- Description of the task -
Find every line in the material that contains the string "values" and copy each of those lines in full.

------------------------------

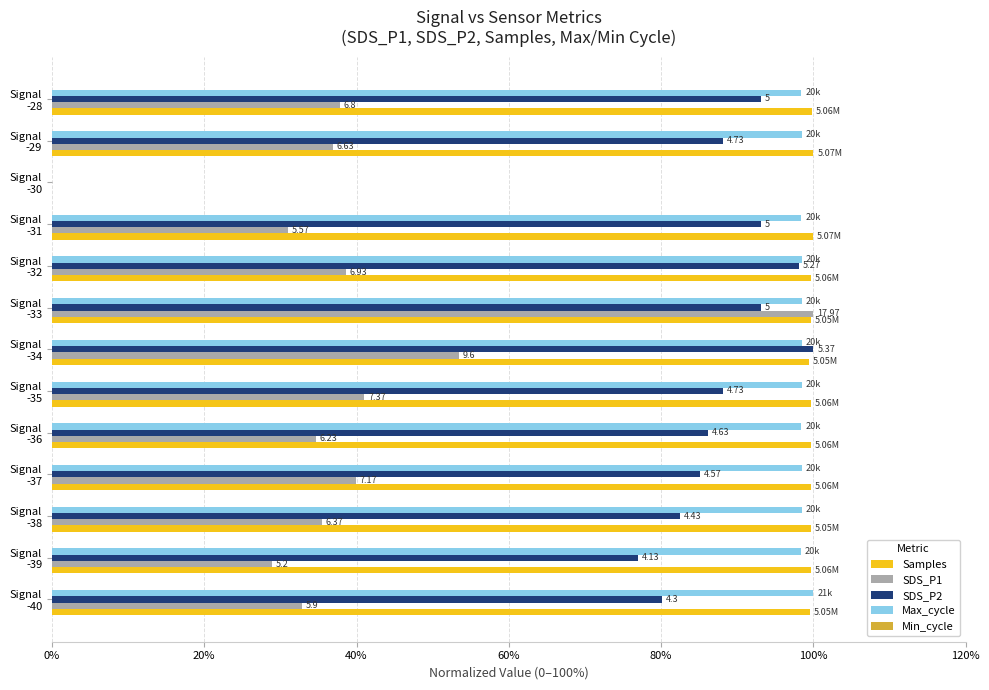

What is the sum of all SDS_P1 values?

510.5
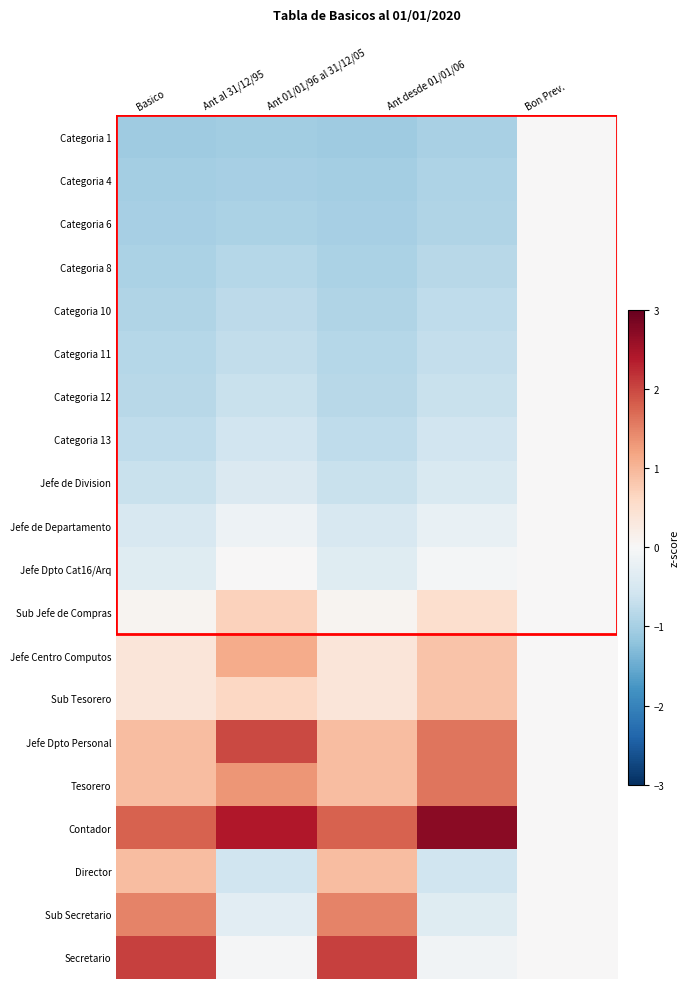

Reading left to right, what are all the values shown in this chart?

Categoria 1: Basico=-1.1	Ant al 31/12/95=-1.0	Ant 01/01/96 al 31/12/05=-1.1	Ant desde 01/01/06=-1.0	Bon Prev.=0.0
Categoria 4: Basico=-1.0	Ant al 31/12/95=-1.0	Ant 01/01/96 al 31/12/05=-1.0	Ant desde 01/01/06=-0.9	Bon Prev.=0.0
Categoria 6: Basico=-1.0	Ant al 31/12/95=-0.9	Ant 01/01/96 al 31/12/05=-1.0	Ant desde 01/01/06=-0.9	Bon Prev.=0.0
Categoria 8: Basico=-0.9	Ant al 31/12/95=-0.9	Ant 01/01/96 al 31/12/05=-0.9	Ant desde 01/01/06=-0.8	Bon Prev.=0.0
Categoria 10: Basico=-0.9	Ant al 31/12/95=-0.8	Ant 01/01/96 al 31/12/05=-0.9	Ant desde 01/01/06=-0.8	Bon Prev.=0.0
Categoria 11: Basico=-0.9	Ant al 31/12/95=-0.7	Ant 01/01/96 al 31/12/05=-0.9	Ant desde 01/01/06=-0.7	Bon Prev.=0.0
Categoria 12: Basico=-0.8	Ant al 31/12/95=-0.7	Ant 01/01/96 al 31/12/05=-0.8	Ant desde 01/01/06=-0.7	Bon Prev.=0.0
Categoria 13: Basico=-0.8	Ant al 31/12/95=-0.6	Ant 01/01/96 al 31/12/05=-0.8	Ant desde 01/01/06=-0.6	Bon Prev.=0.0
Jefe de Division: Basico=-0.7	Ant al 31/12/95=-0.4	Ant 01/01/96 al 31/12/05=-0.7	Ant desde 01/01/06=-0.5	Bon Prev.=0.0
Jefe de Departamento: Basico=-0.5	Ant al 31/12/95=-0.2	Ant 01/01/96 al 31/12/05=-0.5	Ant desde 01/01/06=-0.2	Bon Prev.=0.0
Jefe Dpto Cat16/Arq: Basico=-0.4	Ant al 31/12/95=0.0	Ant 01/01/96 al 31/12/05=-0.4	Ant desde 01/01/06=-0.1	Bon Prev.=0.0
Sub Jefe de Compras: Basico=0.1	Ant al 31/12/95=0.7	Ant 01/01/96 al 31/12/05=0.1	Ant desde 01/01/06=0.5	Bon Prev.=0.0
Jefe Centro Computos: Basico=0.4	Ant al 31/12/95=1.1	Ant 01/01/96 al 31/12/05=0.4	Ant desde 01/01/06=0.9	Bon Prev.=0.0
Sub Tesorero: Basico=0.4	Ant al 31/12/95=0.6	Ant 01/01/96 al 31/12/05=0.4	Ant desde 01/01/06=0.9	Bon Prev.=0.0
Jefe Dpto Personal: Basico=0.9	Ant al 31/12/95=2.0	Ant 01/01/96 al 31/12/05=0.9	Ant desde 01/01/06=1.6	Bon Prev.=0.0
Tesorero: Basico=0.9	Ant al 31/12/95=1.3	Ant 01/01/96 al 31/12/05=0.9	Ant desde 01/01/06=1.6	Bon Prev.=0.0
Contador: Basico=1.8	Ant al 31/12/95=2.4	Ant 01/01/96 al 31/12/05=1.8	Ant desde 01/01/06=2.7	Bon Prev.=0.0
Director: Basico=0.9	Ant al 31/12/95=-0.6	Ant 01/01/96 al 31/12/05=0.9	Ant desde 01/01/06=-0.6	Bon Prev.=0.0
Sub Secretario: Basico=1.5	Ant al 31/12/95=-0.3	Ant 01/01/96 al 31/12/05=1.5	Ant desde 01/01/06=-0.4	Bon Prev.=0.0
Secretario: Basico=2.1	Ant al 31/12/95=-0.0	Ant 01/01/96 al 31/12/05=2.1	Ant desde 01/01/06=-0.1	Bon Prev.=0.0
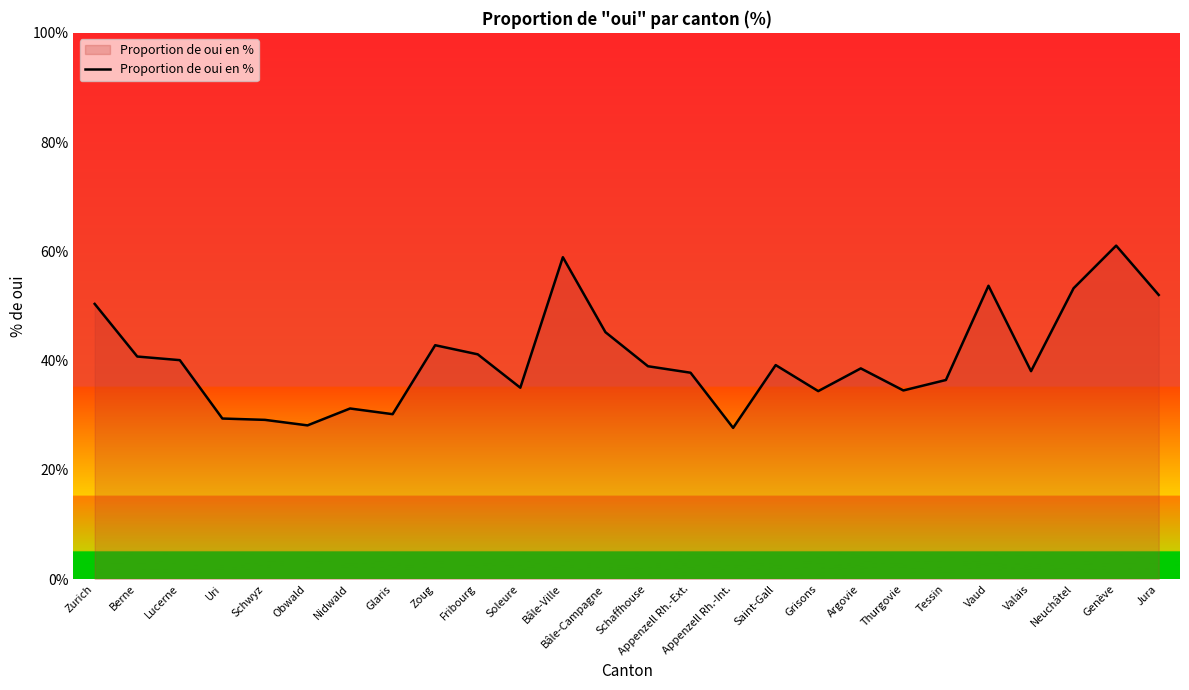

What is the maximum value shown in the chart?

61.0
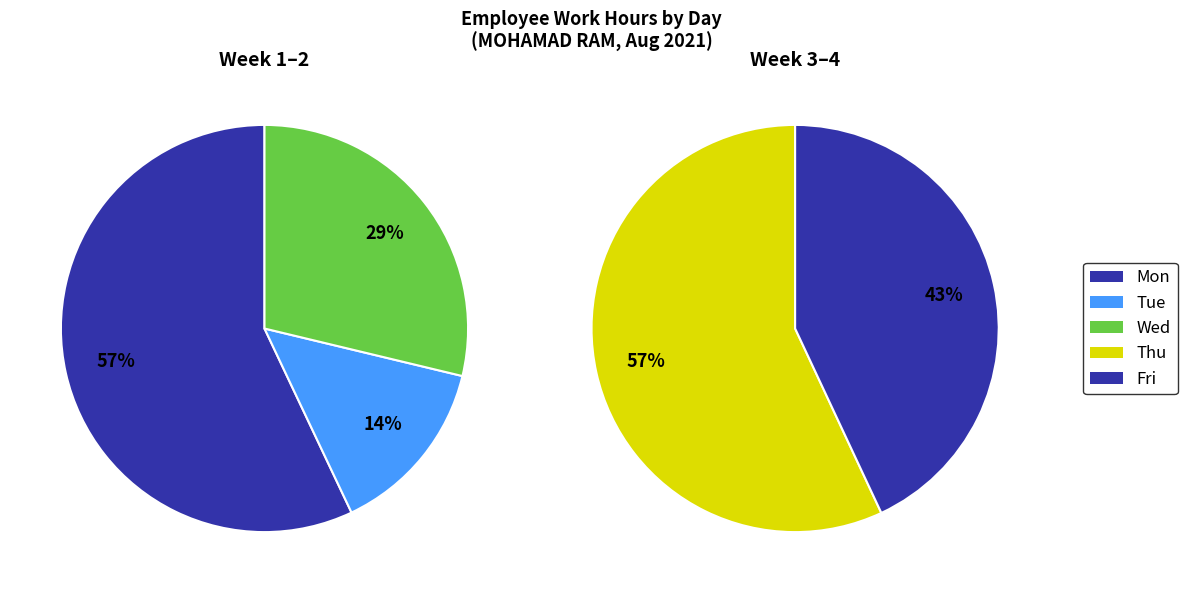

Does Wed represent more than half of the total?

No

------------------------------

- Answer box -
What is the sum of all SDS_P1 values?
Reading left to right, what are all the values shown in this chart?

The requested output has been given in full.